普段、業務で開発・運用をしている中で、CloudWatch Logs上のログを確認することがあります。
AWSリソースのログは分析しやすい形になっているのですが、CloudWatch Agentから転送されるアプリケーション固有のログについては、@messageでしかフィルタリングすることができず、必要な情報を参照しづらいという問題を抱えています。

@messageのログは以下のタブ区切り形式になっています。

key1:value1	key2:value2	...	keyN:valueN

現状の課題

上記のログを分析する際に問題と感じている点は以下の通りです。

  • クエリ作成に時間がかかる
    @messageをフィルタする場合、like句で検索するしかなく、正規表現で条件を記述する必要があります。別の観点で分析したい場合、都度正規表現で条件を書かなければならず、分析のハードルとなっています。また、範囲指定などもできません。
  • CloudWatch Logs Insight上で抽出したデータの視認性が低い
    @messageが1つの文字列として表示されるため、コンソールの表示幅に収まらず、ログ内容の確認には横スクロールもしくはエクスポートが必要です。欲しい情報がどこにあるのか、自分が想定したデータなのかを確認することに時間がかかっています。
  • ログデータの再利用しづらい
    こちらも前述と関連しますが、@messageが1つの文字列になっており、抽出結果をスプレッドシートなどに転記して、自分で列を分割しなければ扱いづらいデータとなっています。

上記の課題を解消するため、CloudWatch Logs Insightのparseを利用して見やすい形式に整形し、@message内のそれぞれの項目で検索できるようにしたいと思います。

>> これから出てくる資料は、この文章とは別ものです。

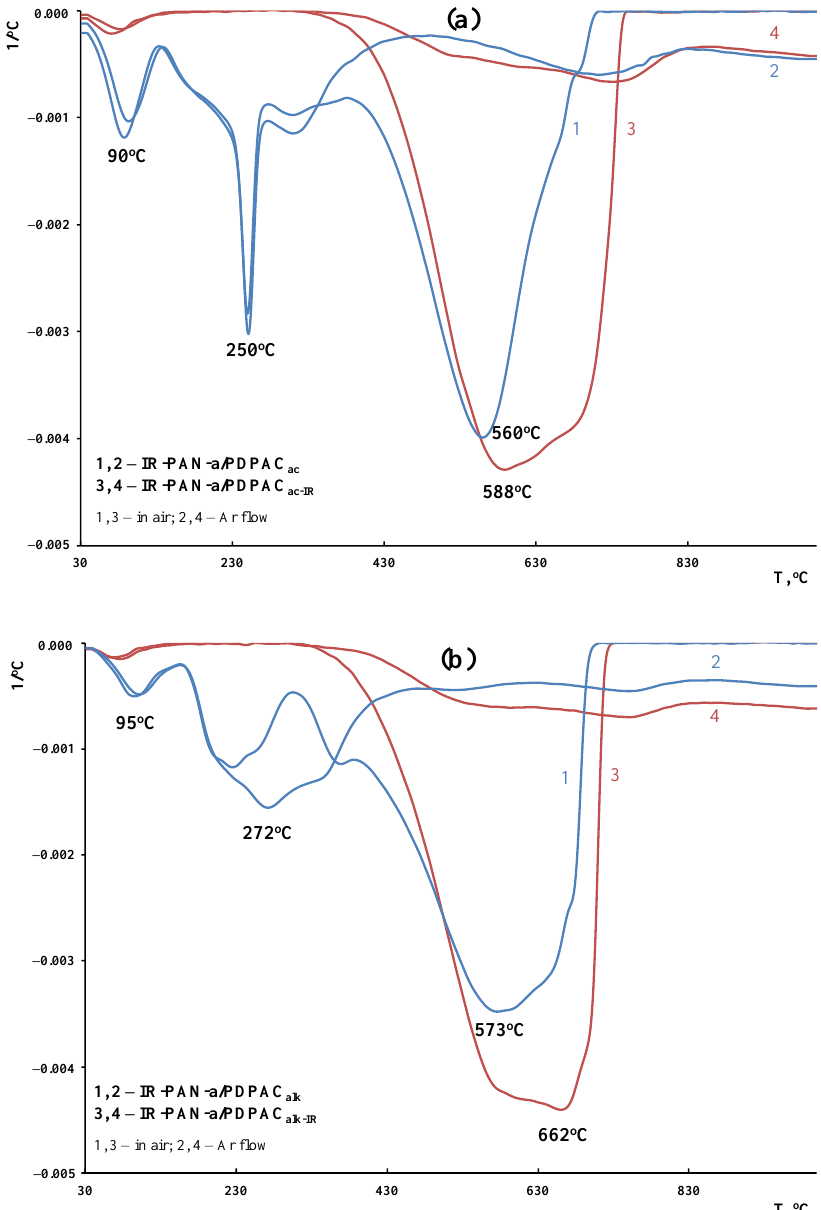
Figure 14. DTG curves of IR-PAN-a/PDPAC (1, 2) and IR-PAN-a/PDPAC IR (3, 4) prepared in an acidic ( a ) and an alkaline medium ( b ), in the Ar flow (1, 3) and in the air (2, 4).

CloudWatch Logs Insightsとは

簡単にいうと、Amazon CloudWatch Logsのログデータを検索・分析するためのサービスです。
クエリを実行することでテキストで保存されているログデータを簡単に確認することができます。
https://docs.aws.amazon.com/ja_jp/AmazonCloudWatch/latest/logs/AnalyzingLogData.html

parseコマンド

parseを利用すると、@messageから一時的なフィールドを生成することができます。

公式ドキュメントには以下の記載があります。

parse を使用して、ログフィールドからデータを抽出し、クエリで処理できるエフェメラルフィールドを作成します。 parse は、ワイルドカードを使用するグロブモードと正規表現の両方をサポートします。
https://docs.aws.amazon.com/ja_jp/AmazonCloudWatch/latest/logs/CWL_QuerySyntax.html

一時的なフィールドにしたい箇所をワールドカード(*)で指定すれば分割できるようです。

やってみる

今回のログデータの場合、以下のような指定で実現できそうです。

parse @message 'key1:*	key2:*	...	keyN:*' as フィールド名1, フィールド名2, ... , フィールド名N

エフェメラルフィールドに分割してみる

parseでエフェメラルフィールドに分割し、displayで必要なデータだけを取り出してみます。

sort @timestamp desc
| parse @message 'time:*	level:*	(中略)	method:*	code:*	response_sec:*' as time, level, (中略), method, code, response_sec
| display time, level, method, code, response_sec

ちゃんとパースした通りのデータが取れました!

エフェメラルフィールドで検索してみる

sort @timestamp desc
| parse @message 'time:*	level:*	(中略)	method:*	code:*	response_sec:*' as time, level, (中略), method, code, response_sec
| display time, level, method, code, response_sec
| filter code = 401

filterでエフェメラルフィールドの検索もできるようになりました!

結果

課題として挙げていた点を解消することができました。

  • クエリ作成に時間がかかる
    フィールドの指定だけになり検索の柔軟性がUP。
  • CloudWatch Logs Insight上で抽出したデータの視認性が低い
  • ログデータの再利用しづらい
    1つの文字列が各フィールドに分かれたことで表示列が分かれたこと、key:valueのkey部分が除去できたことで視認性、再利用性がUP。
    また、「結果をエクスポート」でエクスポートされるデータがスプレッドシートなどで扱いやすくなった。

終わりに

parseを活用することで、今までスプレッドシートなどを駆使する必要のあったログデータの分析が早くできるようになりました。
出来てしまえば簡単だなと思えるのですが、初見では理解できなかったので、私と同じように悩んでいる何方かの参考になれば幸いです。